Consequences 
- exhibition from 17 March to 28 April 2018


[L-R] Yvonne Crossley, Richard Dunn

Drawing Projects UK presents the exhibition Consequences from 17 March 2018 - 28 April 2018, a collection of drawings, photography, prints and paintings that reflect on the notion of consequence, whether this be chance, intentional, inadvertent, deliberate, playful or fortuitous. Featuring works by Laylah Ali, Yvonne Crossley, Richard Dunn, Peter de Francia, Ilya Kabakov, Margaret Kilgallen, Christopher James and Bedwyr Williams. These images represent, in different sometimes oblique, sometimes difficult, even harrowing ways, critical moments in narratives, relationships, single events, and identity.

These two enigmatic graphic works from a larger series entitled Serial Consequences [2017] by Yvonne Crossley set the agenda and title for the exhibition. Their visual game is playful in intent and yet, on closer inspection, depicts mutating presences that traverse and bridge the two halves of a formal pictorial divide.  
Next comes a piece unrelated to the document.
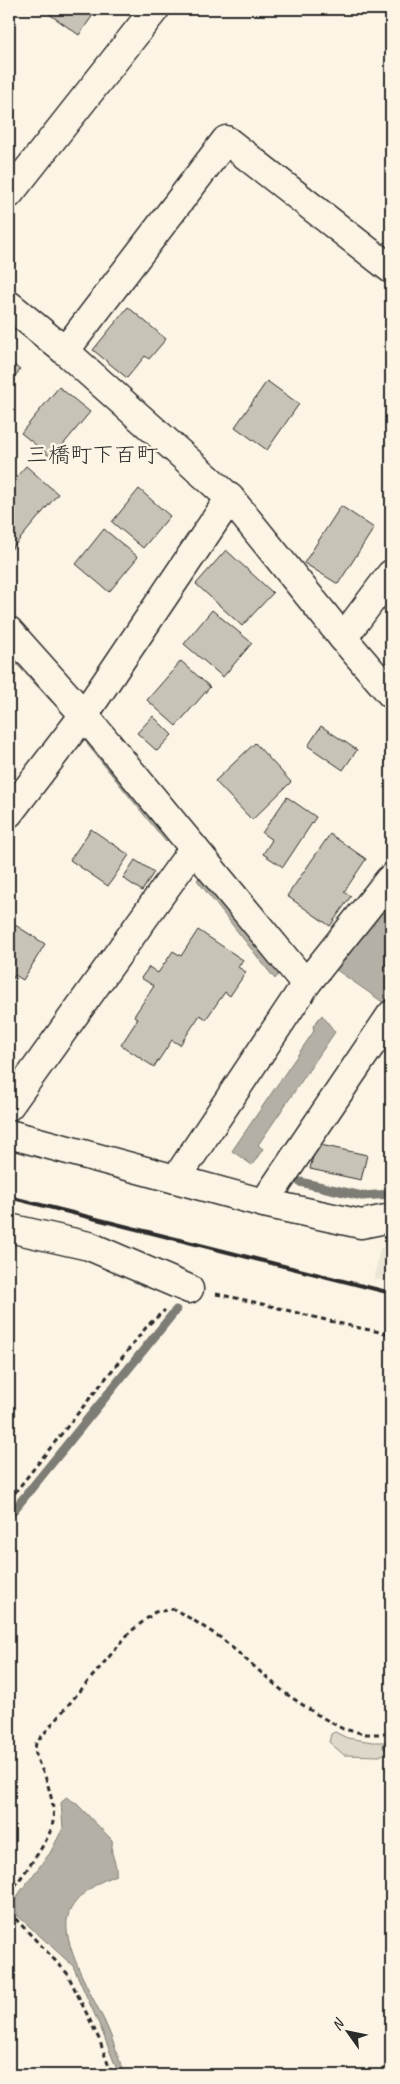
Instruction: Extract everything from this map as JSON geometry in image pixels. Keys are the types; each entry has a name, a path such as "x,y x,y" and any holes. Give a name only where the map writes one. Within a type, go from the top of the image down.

Laylah Ali's print from her Drawing from the Typology series [2007] meticulously renders an ornately patterned black and white image of a character culled from an imaginary anthropology from a series that focusses on the myriad ways in which identity becomes manifest — through clothing, hairstyle, skin colour, physical attributes or abilities.

Richard Dunn's atmospheric genre paintings, Normal Picture (Typewriter) and Normal (Picture House and Gun) both from 1981, are carefully wrought meditations on psychological effects of objects and experience on our imagination. The deadpan quality of these unexplained 'still-life’ images, implies a sense of threat and a dark undercurrent of unspoken danger.

Peter de Francia’s drawings have a strong element of satire and caricature and strong social and political themes explored through myth and storytelling. He exposes the horror of man's treatment of man, but there are also intimations of aspirations for something better - a world of friendship and camaraderie and simple pleasures. Here, in this drawing from the 1990s, he depicts a painter trying to represent an idealised world, while terror and violence surround and pervade that quest.

Since the early 1990s, Russian-born Ilya & Emilia Kabakov have collaborated to make complex installations that combine references to history, art, literature and philosophy. Much of their work has revolved around the creation of elaborate fictional characters and situations, with an interest in storytelling and fantasy underpinning their work. This print reproduces one of Ilya Kabakov's preparatory drawings for The House of Dreams at the Serpentine Gallery, London in 2005 and, and is loosely based on the gallery's architecture, depicting an idealised vision of the installation. 

Margaret Kilgallen’s work reflects a variety of influences, including the increasingly rare art of hand-painted signs with elements of American folk art and mural painting. Half-Cocked is a powerful example of Killgallen’s dynamic multi-cultured fusion of typography and narrative. Describing Kilgallen’s work, critic Roberta Smith, said, “The overall result was impure Americana, a slightly acidic nostalgia that evoked sideshows, tramp art and old travel posters with infusions of feminist wit.”

Ferris Wheel and Corpse, New Delhi, India [1995] is from a series of photographs by Christopher James that document a period of travel in India, and depicts a melancholic and haunting scene of death and play, side by side. 

Bedwyr Williams is interested in the absolute worst-case scenarios and the people that get caught up in them. Echt [2014], a major immersive installation, included a film depicting a dystopian future in which a fast-track feudal system has left the country divided among new chieftains. In this new world, where status is based on conspicuous consumption, hoarders are kings. These accumulators of objects and junk have set up their new courts in former dancehalls and nightclubs, and are accompanied by a host of Williams’ acutely observed characters. ECHT 1 and ECHT 5 were made for Northern Print in an edition of 30.